MD Shambolic. A review by Squonk. 8.

From: SQUONKSTAIL@aol.com
Date: Tue Jul 09 2002 - 13:21:37 BST


Part. 8.

The Relation of Structures and States
One way of looking at the evidence thus far is to say, as a heuristic device,
that states of consciousness (with their correlative bodies or realms)
contain various structures of consciousness. For example, the waking state
can contain the preoperational structure, the concrete operational structure,
the formal operational structure, and so on. In Vedanta, these structures or
levels of consciousness are known as the koshas (or sheaths). For Vedanta,
the three major bodies/states support five major structures. The subtle body,
experienced in the dream state (and the bardo realm, savikalpa samadhi,
etc.), is said to support three major koshas or consciousness structures--the
pranamayakosha (élan vital), the manomayakosha (conventional mind), and the
vijnanamayakosha (higher and illumined mind). The gross body/waking state
supports the annamayakosha (the sheath made of food, or the physical mind),
and the causal body/formless state supports the anandamayakosha (the sheath
or consciousness structure made of bliss, or the transcendent mind).The
reason that both Vedanta and Vajrayana maintain this is that, for example,
each night when you dream (when you are in the subtle body), you have access
to at least three major structures (you can experience sexual élan vital [the
pranamayakosha], mental images and symbols [manomayakosha], and higher or
archetypal mind [vijnanamayakosha]--i.e., the dream state can contain all
three of those levels/structures), but you do not experience the gross body,
the sensorimotor realm, or the gross physical world--those are not directly
present. In the dream you are phenomenologically existing in a subtle body
experiencing the (three) consciousness structures supported by that subtle
body and contained in that state.In short, any given broad state of
consciousness (such as waking or dreaming) can contain several different
structures (or levels) of consciousness. These structures, levels, or waves,
as earlier suggested, span the entire spectrum, and include many of those
structure-stages that have been so extensively studied by western
developmental psychologists, such as the structure-stages of moral,
cognitive, and ego development (e.g., Cook-Greuter, 1990; Gilligan, 1990;
Graves, 1970; Kegan, 1983; Kohlberg, 1981; Loevinger, 1976; Piaget, 1977;
Wade, 1996). When, for example, Spiral Dynamics (a psychological model
developed by Beck and Cowan [1996], based on the research of Clare Graves)

▶ _Recorded data_
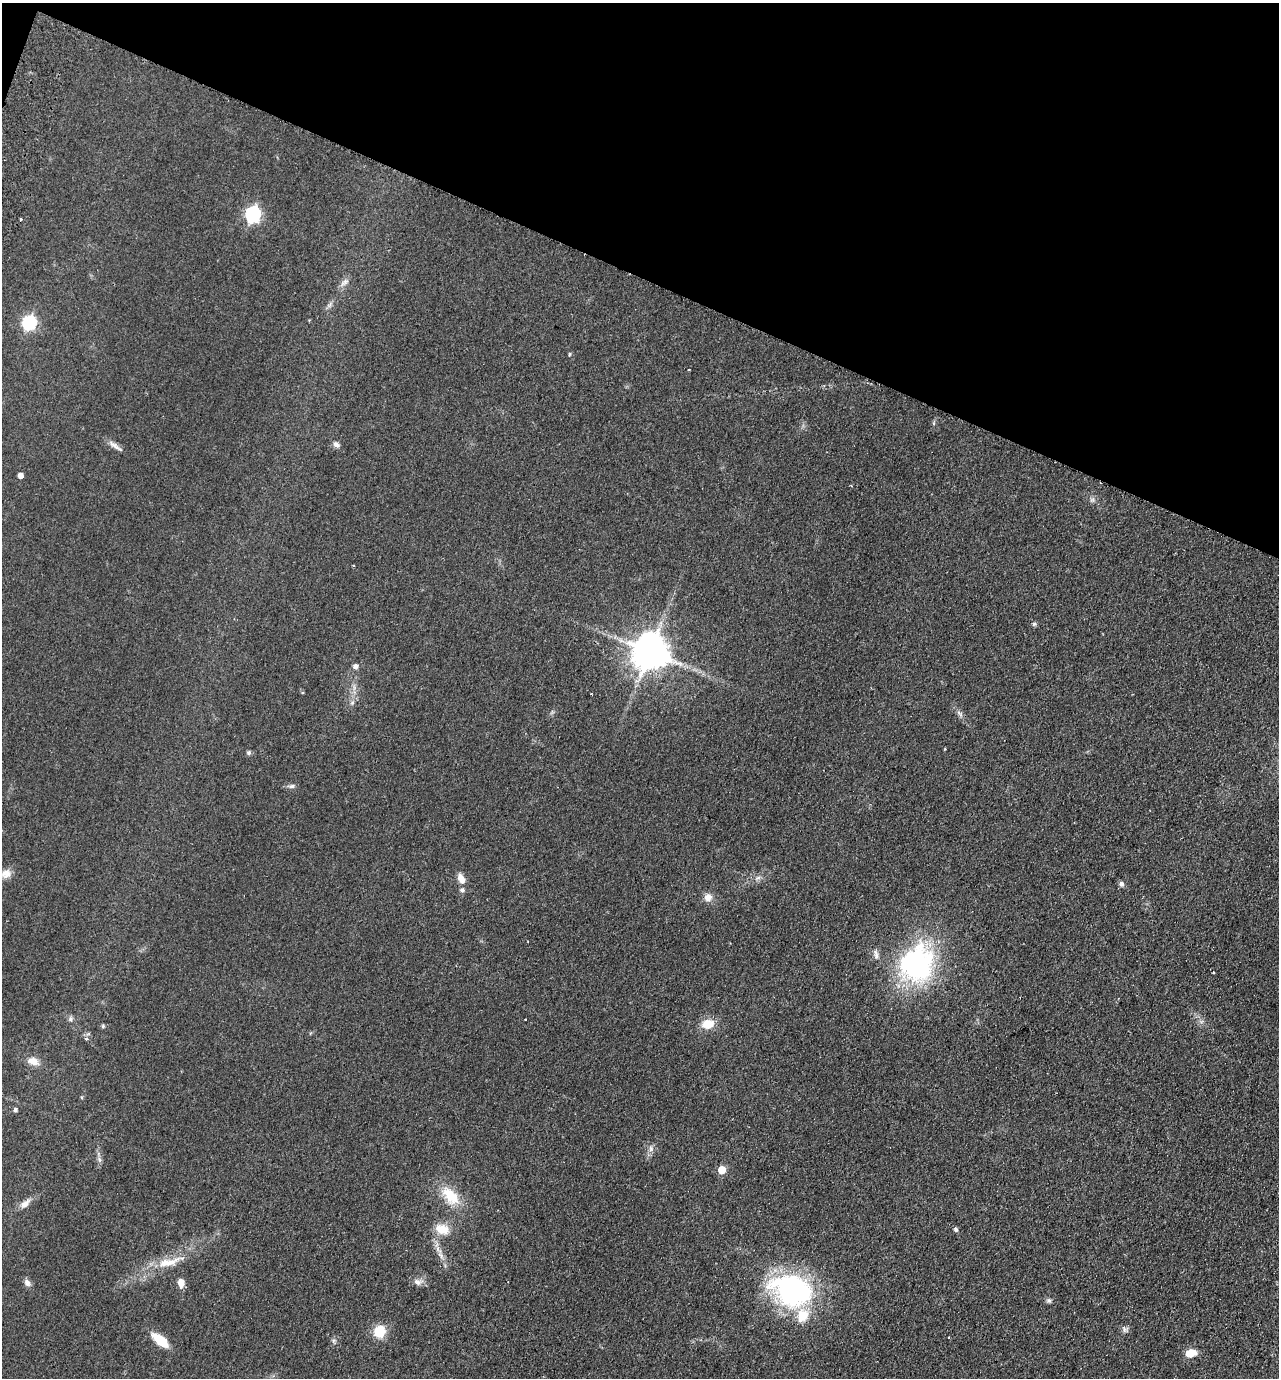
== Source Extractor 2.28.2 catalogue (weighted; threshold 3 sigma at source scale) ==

▶ _Your task_
In the passage on structures and states of consciousness, which kosha does the causal body/formless state support?

▶ _Final result_
The anandamayakosha, the sheath or consciousness structure made of bliss.